Will the American leadership stop there, or move the goalposts on targets inside Pakistan? At the moment it is difficult to say, but the recent history suggests that in international politics, truth is always difficult to find. Take for example the US-UK invasion of Iraq, where both powers used the ruse of weapons of mass destruction to walk in, occupy and tie Iraq in a decade long bondage for dirt-cheap oil (in the name of war reparations). No weapons of mass destruction were ever found.

Secondly, the entire world thought so far that the invasion of Afghanistan was legitimate with complete UN sanction for it. But popular British columnist, Brian Cloughly, a South Asian affairs analyst, in a recent article posted on www.beecluff.com, shocked us all by pointing out that there was no real UN Security Council resolution for the invasion of Afghanistan. “Two researchers in the British House of Commons have produced a paper titled ‘The Legal Basis for the Invasion of Afghanistan’. And they wrote: “The military campaign in Afghanistan was not specifically mandated by the UN — there was no specific Security Council Resolution authorising the invasion – but was widely (although not universally) perceived to be a legitimate form of self-defence under the UN Charter.”

A cursory look at http://www.un.org/Depts/dhl/resguide/scact2001.html, the UN Documentation guide on the Security Council (SC) meetings/actions, provides only two references to Afghanistan, or related resolutions: the first was a September 12th resolution, condemning the 9/11 attacks, and the second was a September 28th resolution on “Peace and Security and terrorist Acts” which outlined measures member states were required to take to counter the terrorist threat. No mention at all of any invasion of Afghanistan. That action, therefore, was also bereft as much of the UN approval as the attack on Iraq.

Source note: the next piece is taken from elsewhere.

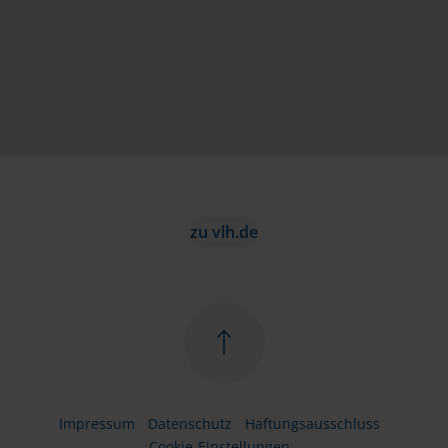
zu vlh.de
Impressum
Datenschutz
Haftungsausschluss
Cookie-Einstellungen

The past decade, therefore, reflects a bitter reality; the United States wants a blind compliance of all its desires, and, in most cases, to the disregard of others’ interests. It now wants Pakistan to burn its fingers for paving the way for the phased withdrawal of troops from Afghanistan.

It seems that “national interests” motivated both the US and the UK to launch those offensives, and practically bypass the United Nations. Will they now invade Pakistan in the name of their national interest? Should Pakistan take Senator Graham’s and Panetta’s barbed statements as tolling bells? For the time being, they sound like brinkmanship – trying to measure the Pakistani vulnerabilities. But even if Pakistan stays firm, one probably should not expect direct American military onslaught. That would probably also suck China into the game.